Example: Getting a multimodal document with video or audio

curl -XGET 'http://localhost:8882/indexes/my-first-index/documents/multimodal_document?expose_facets=true'
mq.index("my-first-index").get_document(
    document_id="multimodal_document",
    expose_facets=True
)

Response: 200 OK

{
    'video_field': 'https://example.com/video.mp4', 
    '_id': '4', 
    '_tensor_facets': [
        {'video_field': 'start_0.00::end_10.00', 
        '_embedding': [
            -0.9606754779815674, 
            -0.17251494526863098, 
            0.5819228291511536, 
            ...]},
        {'video_field': 'start_6.56::end_16.56', 
        '_embedding': [
            1.3152823448181152, 
            0.7909719347953796, 
            -1.2539052963256836, 
            ...]},
        ]
}
In this example, we have a multimodal document with one video field of length 16.56 seconds.
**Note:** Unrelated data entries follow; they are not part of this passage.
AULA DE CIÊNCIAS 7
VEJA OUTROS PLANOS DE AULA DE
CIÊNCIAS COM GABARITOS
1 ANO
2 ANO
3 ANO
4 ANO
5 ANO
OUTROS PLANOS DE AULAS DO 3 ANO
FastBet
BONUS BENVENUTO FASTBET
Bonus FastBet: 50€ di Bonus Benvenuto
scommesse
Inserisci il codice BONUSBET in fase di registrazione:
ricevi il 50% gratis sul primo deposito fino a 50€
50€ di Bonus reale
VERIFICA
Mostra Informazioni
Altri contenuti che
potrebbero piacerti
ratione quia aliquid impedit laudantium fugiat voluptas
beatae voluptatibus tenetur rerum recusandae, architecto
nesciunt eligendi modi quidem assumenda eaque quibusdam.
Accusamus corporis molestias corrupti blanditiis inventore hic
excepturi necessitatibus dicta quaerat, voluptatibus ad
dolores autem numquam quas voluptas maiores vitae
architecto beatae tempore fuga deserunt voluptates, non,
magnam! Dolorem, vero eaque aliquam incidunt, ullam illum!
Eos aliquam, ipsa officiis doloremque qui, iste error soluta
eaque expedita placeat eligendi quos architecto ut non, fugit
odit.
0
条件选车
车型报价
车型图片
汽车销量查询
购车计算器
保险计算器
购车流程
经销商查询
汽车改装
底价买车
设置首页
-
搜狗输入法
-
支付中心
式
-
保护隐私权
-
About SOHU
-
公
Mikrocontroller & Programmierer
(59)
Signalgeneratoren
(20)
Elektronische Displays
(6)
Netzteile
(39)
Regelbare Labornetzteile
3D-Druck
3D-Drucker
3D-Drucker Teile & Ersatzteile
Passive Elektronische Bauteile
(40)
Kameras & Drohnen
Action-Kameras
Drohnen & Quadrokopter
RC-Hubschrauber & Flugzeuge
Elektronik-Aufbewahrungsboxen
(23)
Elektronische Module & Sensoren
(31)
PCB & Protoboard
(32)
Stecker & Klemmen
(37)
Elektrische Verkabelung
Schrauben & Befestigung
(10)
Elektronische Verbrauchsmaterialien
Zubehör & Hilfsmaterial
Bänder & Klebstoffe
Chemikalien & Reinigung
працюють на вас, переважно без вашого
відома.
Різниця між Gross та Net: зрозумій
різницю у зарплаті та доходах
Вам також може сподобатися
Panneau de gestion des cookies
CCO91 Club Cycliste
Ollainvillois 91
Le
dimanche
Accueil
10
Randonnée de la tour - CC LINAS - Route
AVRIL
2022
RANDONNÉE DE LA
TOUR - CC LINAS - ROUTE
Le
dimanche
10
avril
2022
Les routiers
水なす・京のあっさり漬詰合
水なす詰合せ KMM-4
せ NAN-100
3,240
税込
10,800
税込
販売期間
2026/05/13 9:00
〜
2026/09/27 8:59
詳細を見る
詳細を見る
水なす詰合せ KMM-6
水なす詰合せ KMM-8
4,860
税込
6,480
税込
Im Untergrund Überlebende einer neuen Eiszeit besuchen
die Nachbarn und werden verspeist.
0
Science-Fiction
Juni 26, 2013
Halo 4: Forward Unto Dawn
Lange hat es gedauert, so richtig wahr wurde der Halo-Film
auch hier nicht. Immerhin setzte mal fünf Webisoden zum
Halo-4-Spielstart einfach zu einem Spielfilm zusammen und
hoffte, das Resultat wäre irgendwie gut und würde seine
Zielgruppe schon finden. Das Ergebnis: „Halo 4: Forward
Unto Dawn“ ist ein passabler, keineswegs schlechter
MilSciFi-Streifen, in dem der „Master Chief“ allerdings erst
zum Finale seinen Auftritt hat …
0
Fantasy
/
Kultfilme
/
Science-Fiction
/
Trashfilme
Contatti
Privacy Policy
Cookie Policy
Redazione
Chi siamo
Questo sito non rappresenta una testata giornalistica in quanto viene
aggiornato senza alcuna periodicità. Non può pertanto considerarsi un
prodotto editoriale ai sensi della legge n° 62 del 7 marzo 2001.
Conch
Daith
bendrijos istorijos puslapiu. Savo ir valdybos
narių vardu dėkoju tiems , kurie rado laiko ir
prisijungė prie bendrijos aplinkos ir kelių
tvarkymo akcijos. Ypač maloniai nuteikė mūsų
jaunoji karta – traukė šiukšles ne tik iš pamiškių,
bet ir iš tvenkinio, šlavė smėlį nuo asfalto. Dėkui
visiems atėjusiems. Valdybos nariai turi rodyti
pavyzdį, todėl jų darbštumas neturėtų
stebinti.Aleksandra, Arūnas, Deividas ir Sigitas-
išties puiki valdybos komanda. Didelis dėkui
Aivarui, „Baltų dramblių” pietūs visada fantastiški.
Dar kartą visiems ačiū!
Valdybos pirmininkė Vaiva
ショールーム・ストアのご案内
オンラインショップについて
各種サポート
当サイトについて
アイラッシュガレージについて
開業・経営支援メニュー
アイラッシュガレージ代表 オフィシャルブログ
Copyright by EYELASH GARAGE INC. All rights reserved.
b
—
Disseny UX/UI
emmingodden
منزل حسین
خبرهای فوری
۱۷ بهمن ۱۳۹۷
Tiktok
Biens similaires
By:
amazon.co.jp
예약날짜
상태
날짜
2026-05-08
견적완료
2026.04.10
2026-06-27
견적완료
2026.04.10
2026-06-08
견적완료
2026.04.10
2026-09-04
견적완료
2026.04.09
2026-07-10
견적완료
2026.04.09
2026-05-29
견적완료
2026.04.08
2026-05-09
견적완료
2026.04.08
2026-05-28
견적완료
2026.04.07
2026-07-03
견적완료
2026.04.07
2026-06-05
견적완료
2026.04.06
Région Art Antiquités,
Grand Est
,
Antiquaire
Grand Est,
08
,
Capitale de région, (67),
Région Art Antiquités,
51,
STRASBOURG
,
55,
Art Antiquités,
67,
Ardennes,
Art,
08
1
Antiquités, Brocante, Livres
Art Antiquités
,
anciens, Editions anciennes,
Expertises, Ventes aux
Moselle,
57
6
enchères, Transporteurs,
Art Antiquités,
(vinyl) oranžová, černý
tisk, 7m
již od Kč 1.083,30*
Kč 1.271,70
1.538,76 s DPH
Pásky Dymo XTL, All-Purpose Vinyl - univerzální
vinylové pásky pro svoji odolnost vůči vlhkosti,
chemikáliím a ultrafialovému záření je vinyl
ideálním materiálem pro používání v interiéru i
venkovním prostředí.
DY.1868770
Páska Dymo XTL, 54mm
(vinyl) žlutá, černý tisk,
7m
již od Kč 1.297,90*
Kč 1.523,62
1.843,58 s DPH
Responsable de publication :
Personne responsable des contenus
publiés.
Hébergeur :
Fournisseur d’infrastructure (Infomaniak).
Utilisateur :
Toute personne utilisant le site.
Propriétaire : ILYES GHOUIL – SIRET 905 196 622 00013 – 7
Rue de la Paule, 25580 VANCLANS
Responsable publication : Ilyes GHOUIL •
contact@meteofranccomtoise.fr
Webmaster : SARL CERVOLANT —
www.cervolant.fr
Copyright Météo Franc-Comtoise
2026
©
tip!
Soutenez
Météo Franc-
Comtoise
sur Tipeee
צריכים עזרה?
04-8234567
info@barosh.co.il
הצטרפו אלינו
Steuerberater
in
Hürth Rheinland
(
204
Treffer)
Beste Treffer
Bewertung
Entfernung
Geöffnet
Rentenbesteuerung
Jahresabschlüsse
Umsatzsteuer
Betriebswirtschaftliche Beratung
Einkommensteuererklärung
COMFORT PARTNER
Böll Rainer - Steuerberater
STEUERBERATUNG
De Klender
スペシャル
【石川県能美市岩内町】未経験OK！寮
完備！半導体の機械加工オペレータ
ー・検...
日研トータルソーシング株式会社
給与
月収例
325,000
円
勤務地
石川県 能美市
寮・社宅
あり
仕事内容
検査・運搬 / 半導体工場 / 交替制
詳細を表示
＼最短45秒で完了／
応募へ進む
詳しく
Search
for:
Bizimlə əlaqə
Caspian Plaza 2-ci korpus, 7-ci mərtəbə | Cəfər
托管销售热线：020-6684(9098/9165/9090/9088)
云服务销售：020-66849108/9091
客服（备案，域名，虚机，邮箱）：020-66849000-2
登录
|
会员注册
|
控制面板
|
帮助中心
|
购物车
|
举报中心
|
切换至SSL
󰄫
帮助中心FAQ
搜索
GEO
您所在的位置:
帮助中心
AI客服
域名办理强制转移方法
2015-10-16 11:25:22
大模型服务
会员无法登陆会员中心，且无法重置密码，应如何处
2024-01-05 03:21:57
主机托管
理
The videoPreprocessing setting was set to splitLength=10 and splitOverlap=0. Therefore, the video was split into 2 chunks: 0-10 seconds, 10-16.56 seconds. The _tensor_facets field is returned as a field in the result, with each chunk's start and end times, and its vector representation.